¿Y si dentro de un año, o diez, otro Wikileaks nos demostrara que lo dicho por él es falso? Ya sé que suena como el juego de las muñecas rusas en las que cada una contiene otra menor, pero podría ocurrir. Si aquello que parecía cierto ha quedado refutado, ¿quién nos asegura que lo dicho por el denunciante no es falso también?
La única certeza que tenemos, la mejor garantía de veracidad de las revelaciones de la plataforma creada por Julian Assange, es la reacción de los interesados. Tanta alarma, tanta crítica y tanta preocupación solo generan la sospecha de que, en efecto, todo es verdad.
Sin embargo, aún siendo cierto, caben la duda y el recelo de pensar que también Wikileaks puede estar ocultando información. Una información que tal vez conozcamos dentro de diez años y así ad infinitum.
Desde que surgiera el escándalo del ‘Cablegate’, no hemos dejado de escuchar referencias a la mentira en la política internacional, en cambio, ha habido muy poca autocrítica por parte de los que tenían por función desvelar las claves de la vida política. Me refiero a los medios de comunicación.

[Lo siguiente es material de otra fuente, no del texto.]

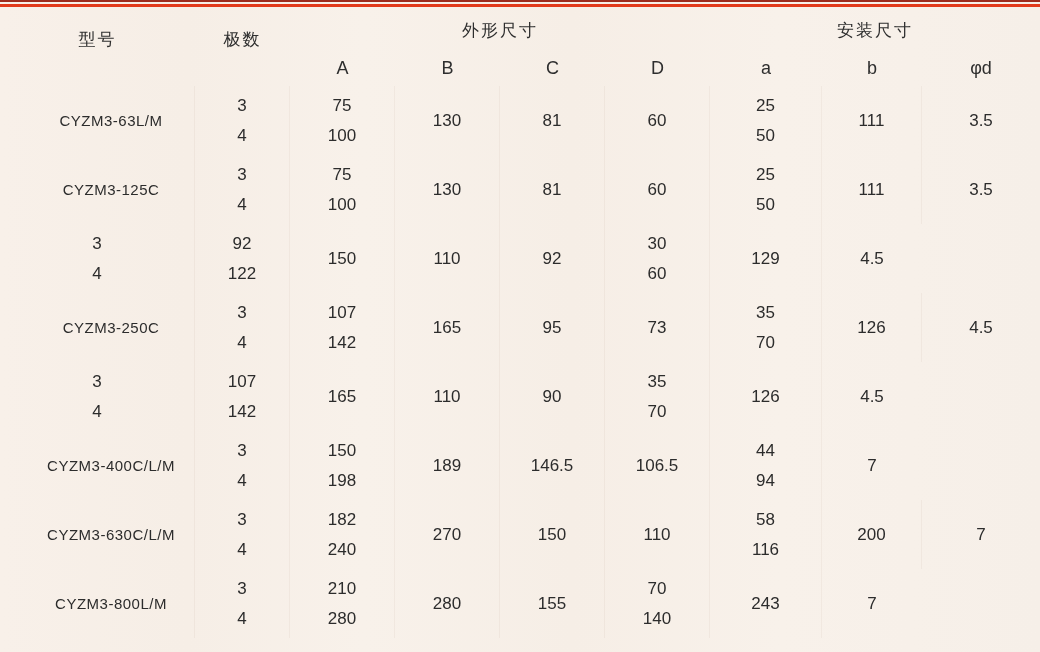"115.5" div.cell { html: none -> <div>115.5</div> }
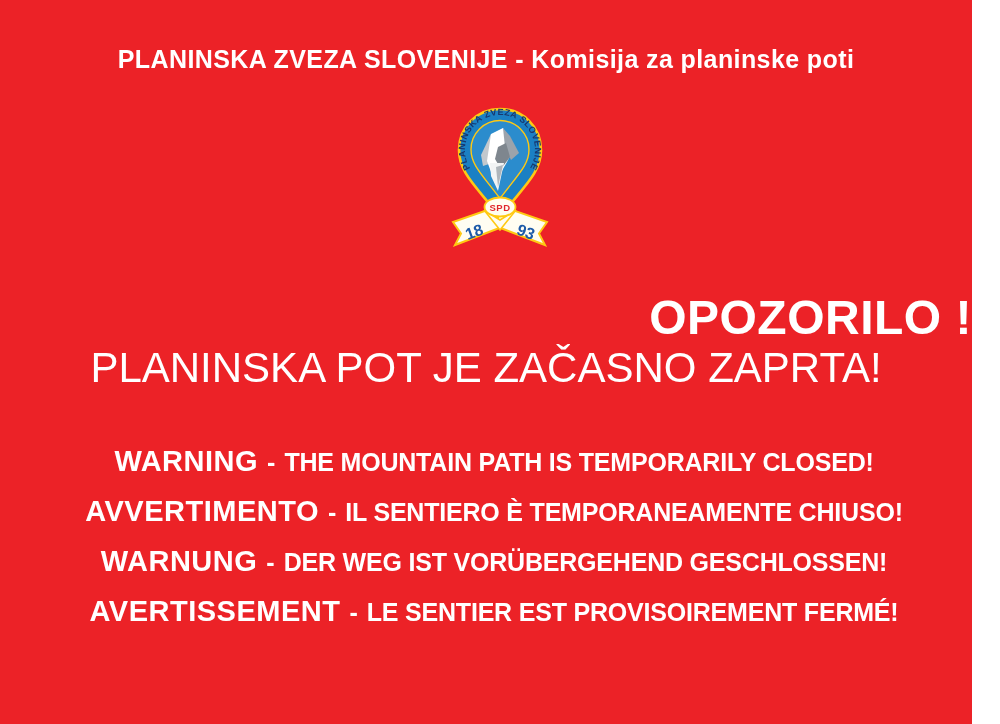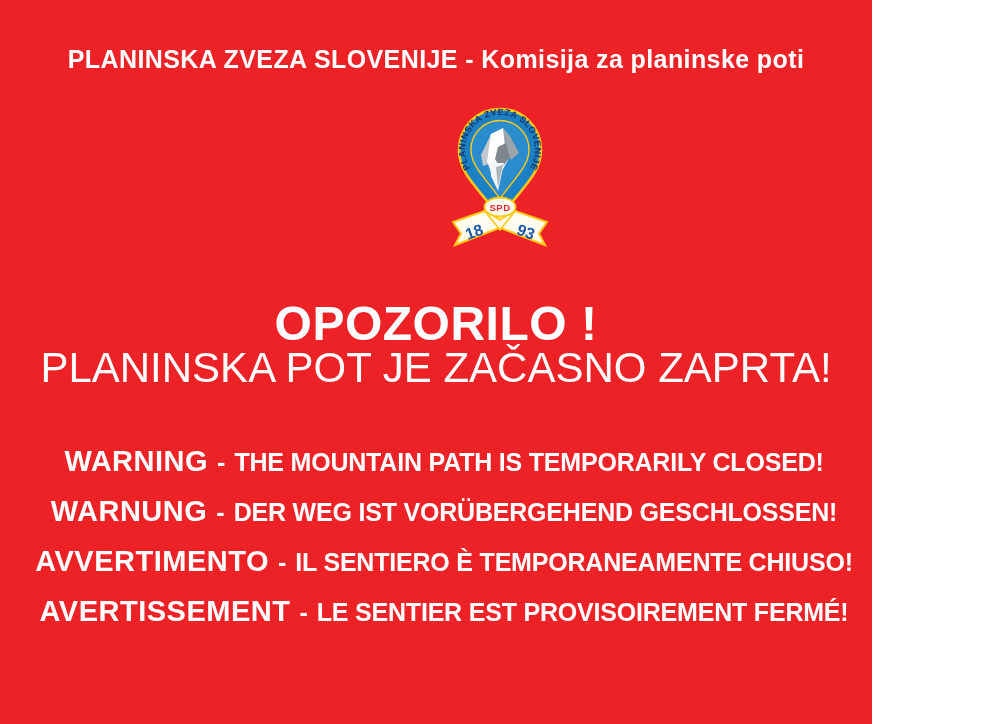"PLANINSKA ZVEZA SLOVENIJE - Komisija" .poster { width: 872px -> 972px }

Wikileaks es el fracaso de la prensa. Por mucho que hayan sido unos pocos periódicos los elegidos para contar su contenido e incluso por mucho que este bombazo les haya dado a ganar un beneficio que no esperaban y que ha supuesto un balón de oxígeno en una prensa que boquea como los peces fuera del agua, la filtración les ha dejado en evidencia.
Los ciudadanos no hemos conocido esa información gracias a la investigación periodística sino al chivatazo de quien tenía un compromiso de confidencialidad que ha vulnerado. No es para estar satisfechos.
Es cierto que la imagen de la diplomacia internacional que da Wikileaks muestra cómo la cara externa de la vida pública es una ficción pero también que la prensa se pliega a menudo si no a sus consignas, sí a los obstáculos para impedirles conocer la verdad.